* [Work instruction] Where the string "Punkte" appears in a line of the material below, copy that line.

* [Extracted data]
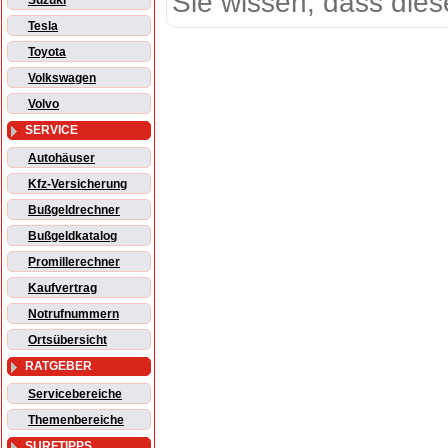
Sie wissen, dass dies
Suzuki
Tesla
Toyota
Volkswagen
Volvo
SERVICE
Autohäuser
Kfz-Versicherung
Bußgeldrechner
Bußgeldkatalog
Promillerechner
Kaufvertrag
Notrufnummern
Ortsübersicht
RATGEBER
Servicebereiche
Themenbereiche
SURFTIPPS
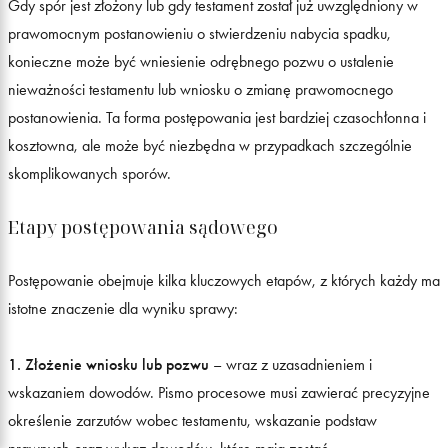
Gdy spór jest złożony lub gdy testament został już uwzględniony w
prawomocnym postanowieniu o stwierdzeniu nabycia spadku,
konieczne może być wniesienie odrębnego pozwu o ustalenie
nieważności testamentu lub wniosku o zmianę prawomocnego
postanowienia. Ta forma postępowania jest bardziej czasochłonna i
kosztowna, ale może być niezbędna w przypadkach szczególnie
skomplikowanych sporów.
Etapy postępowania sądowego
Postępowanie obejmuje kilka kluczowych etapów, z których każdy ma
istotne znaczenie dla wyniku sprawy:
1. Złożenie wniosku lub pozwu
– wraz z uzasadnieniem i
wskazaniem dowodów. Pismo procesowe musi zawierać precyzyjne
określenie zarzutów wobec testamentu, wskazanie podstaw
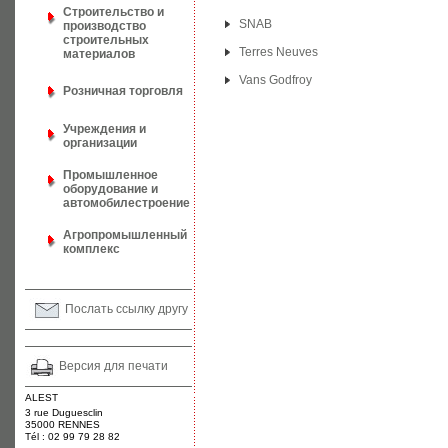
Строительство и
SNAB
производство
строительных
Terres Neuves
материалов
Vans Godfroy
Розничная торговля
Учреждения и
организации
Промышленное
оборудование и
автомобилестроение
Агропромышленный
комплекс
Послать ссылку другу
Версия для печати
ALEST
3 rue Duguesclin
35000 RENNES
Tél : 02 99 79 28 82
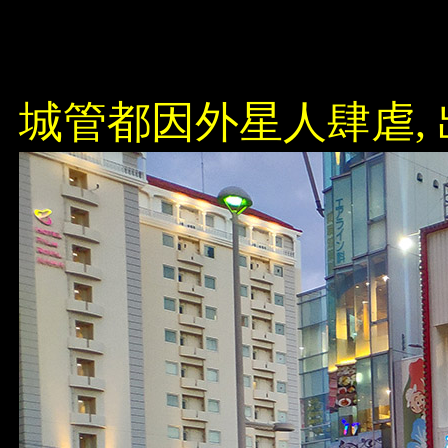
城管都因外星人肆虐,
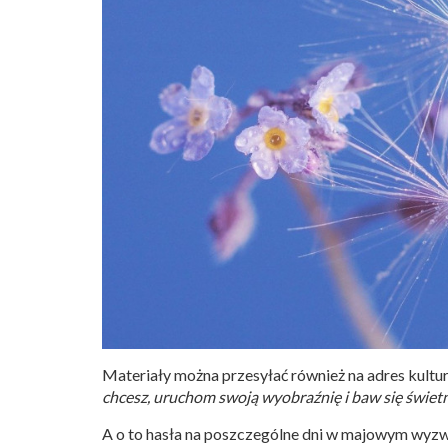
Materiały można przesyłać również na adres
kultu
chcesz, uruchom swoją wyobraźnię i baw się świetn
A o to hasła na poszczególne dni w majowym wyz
* * *
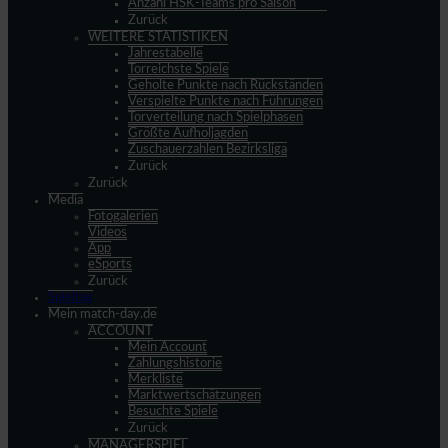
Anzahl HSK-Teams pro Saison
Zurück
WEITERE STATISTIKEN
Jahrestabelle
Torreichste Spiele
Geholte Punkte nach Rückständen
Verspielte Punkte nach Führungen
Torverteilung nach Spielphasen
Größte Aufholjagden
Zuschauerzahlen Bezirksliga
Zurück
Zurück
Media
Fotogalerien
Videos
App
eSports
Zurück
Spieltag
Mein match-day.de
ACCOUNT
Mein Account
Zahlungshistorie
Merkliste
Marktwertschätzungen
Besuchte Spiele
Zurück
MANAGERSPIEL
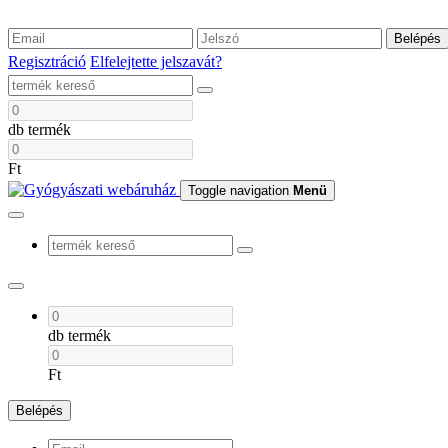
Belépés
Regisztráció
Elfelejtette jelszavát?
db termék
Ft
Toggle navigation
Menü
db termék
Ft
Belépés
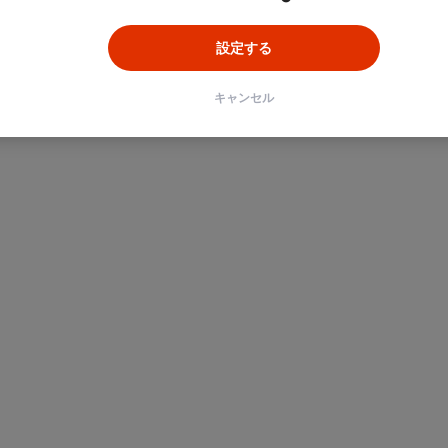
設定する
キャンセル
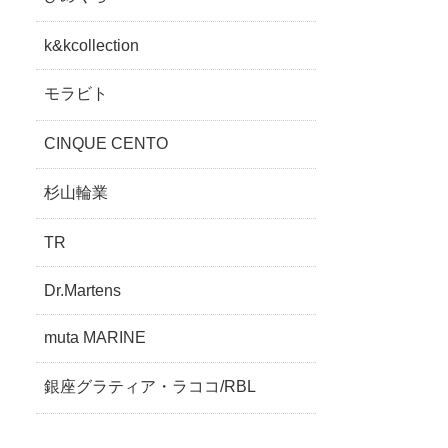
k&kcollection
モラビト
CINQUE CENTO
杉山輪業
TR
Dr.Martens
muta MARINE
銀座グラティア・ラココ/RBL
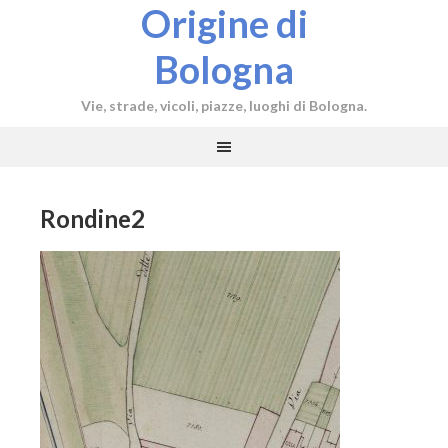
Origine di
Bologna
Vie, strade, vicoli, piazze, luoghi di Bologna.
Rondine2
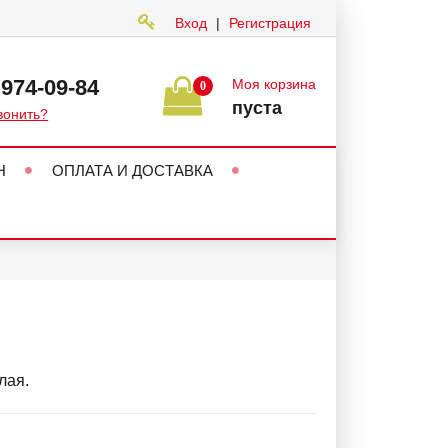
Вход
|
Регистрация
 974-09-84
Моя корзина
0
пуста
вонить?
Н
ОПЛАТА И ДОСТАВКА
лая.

* [Result of the task]
Geholte Punkte nach Rückständen
Verspielte Punkte nach Führungen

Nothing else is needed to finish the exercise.